Outside of command line tutorials for Linux, the term “environment variable” increasingly appears right next to “security vulnerability.” Consider Shellshock — one of the worst exploitable flaws ever — which requires little more work than attaching malicious code onto an environment variable. More recently, the httpoxy vulnerability also leverages access through the HTTP_PROXY environment variable.
Are environment variables for suckers? Do we even need them anymore? Can we afford them?
SearchSecurity asked several experts whether it might be time to ditch environment variables, given that they enable vulnerabilities like Shellshock and httpoxy, or whether there are benefits to keeping them on hand.
“Environment variables are an essential part of how things run under unix/linux systems,” explained John Bambenek, manager of threat systems at Fidelis Cybersecurity in Waltham, Mass. Many environment variables are innocuous — for example, the PATH environment variable lists the directories in which the shell looks for binaries when a command is entered at the command line.
However, Bambenek said, “The problem is allowing the open internet to modify environment variables of significance — like HTTP_PROXY — that have real impact on those running applications. Accepting unauthenticated input from the world is always a very dangerous thing, reading that data into an environment variable that has real impact on the system is extremely dangerous,” and that’s what happened with the httpoxy vulnerability.

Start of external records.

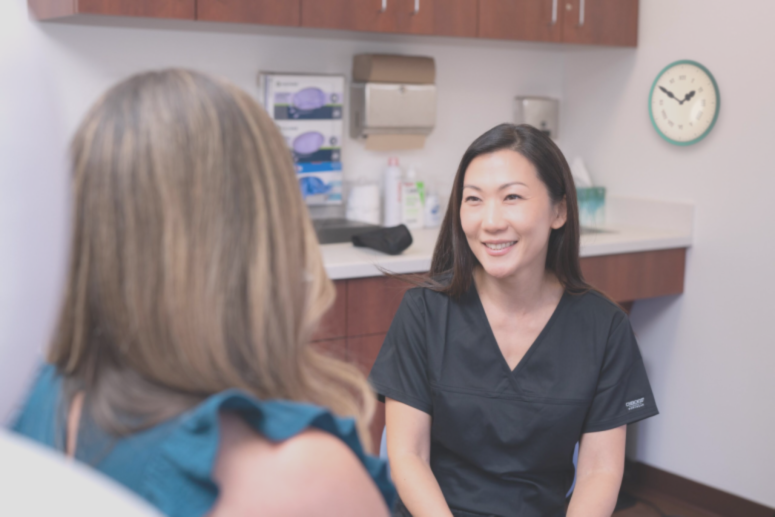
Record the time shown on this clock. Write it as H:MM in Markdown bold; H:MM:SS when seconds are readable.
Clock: **1:50**
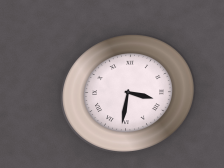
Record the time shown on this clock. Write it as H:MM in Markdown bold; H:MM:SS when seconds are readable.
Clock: **3:31**
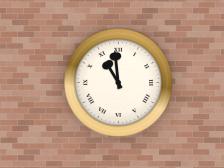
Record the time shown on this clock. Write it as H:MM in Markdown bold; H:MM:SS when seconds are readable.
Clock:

“I’m not sure how we do things without environment variables,” said Jacob Williams, founder of consulting firm Rendition InfoSec LLC, in Augusta, Ga. “They are a source of vulnerabilities, but not having them creates a whole new class of problems we’ll have to account for in the long run. I don’t know what the solution will be, but it will also create new vulnerabilities. It’s not the variables themselves, it’s the insecure use of the variables that creates problems.”

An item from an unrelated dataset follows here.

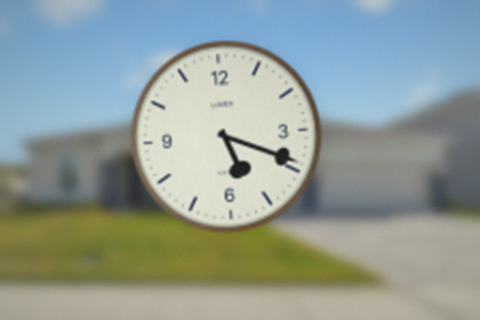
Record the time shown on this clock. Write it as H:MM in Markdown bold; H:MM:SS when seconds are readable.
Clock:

Deciding on whether it’s time to stop using environment variables depends on where they are used, according to Bill Berutti, president, performance & analytics and cloud management/data center automation, at business service management software firm BMC, based in Houston.
“For an enterprise application, it is always a good practice to pass on variables for the session of the process and not set in the environmental variables. This is a much better approach,” Berutti explained. “Nevertheless, environmental variables are useful in case of test/stage applications where there are a lot of clone applications being run on the same box to test out applications in parallel and/or it’s something standardized for all the applications running on that node.”

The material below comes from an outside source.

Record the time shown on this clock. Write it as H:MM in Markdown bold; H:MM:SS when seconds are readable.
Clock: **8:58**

“There is nothing inherently wrong with environmental variables,” said Christopher Robinson, manager at Red Hat’s product security program management. Cloud services, for example, often use environment variables to distribute configuration data, though Robinson warned “programmers should always be cautious as to what data their programs accept and use for subsequent processing/directives.”
There’s no real security benefit to using environment variables, according to Lane Thames, security researcher at Tripwire Vulnerability and Exposures Research Team (VERT). “Regardless of where the data comes from (environment variable, database query, et cetera), it is up to the application that uses the data in the variables to ensure correctness and compliance.”
“I don’t know that we can without boiling the ocean,” said Dominic Scheirlinck, principal engineer at Auckland, New Zealand e-commerce firm Vend. “They’re in every new [platform as a service] and [continuous integration] system because they work well for simple, easy-to-use configuration.”
Scheirlinck, who is also the lead for the httpoxy disclosure team, added “I think it’s more likely that we should be much more careful, in the future, about accepting specs,” like the common gateway interface (CGI) specification, “that allow environment variables to be controlled by remote users.”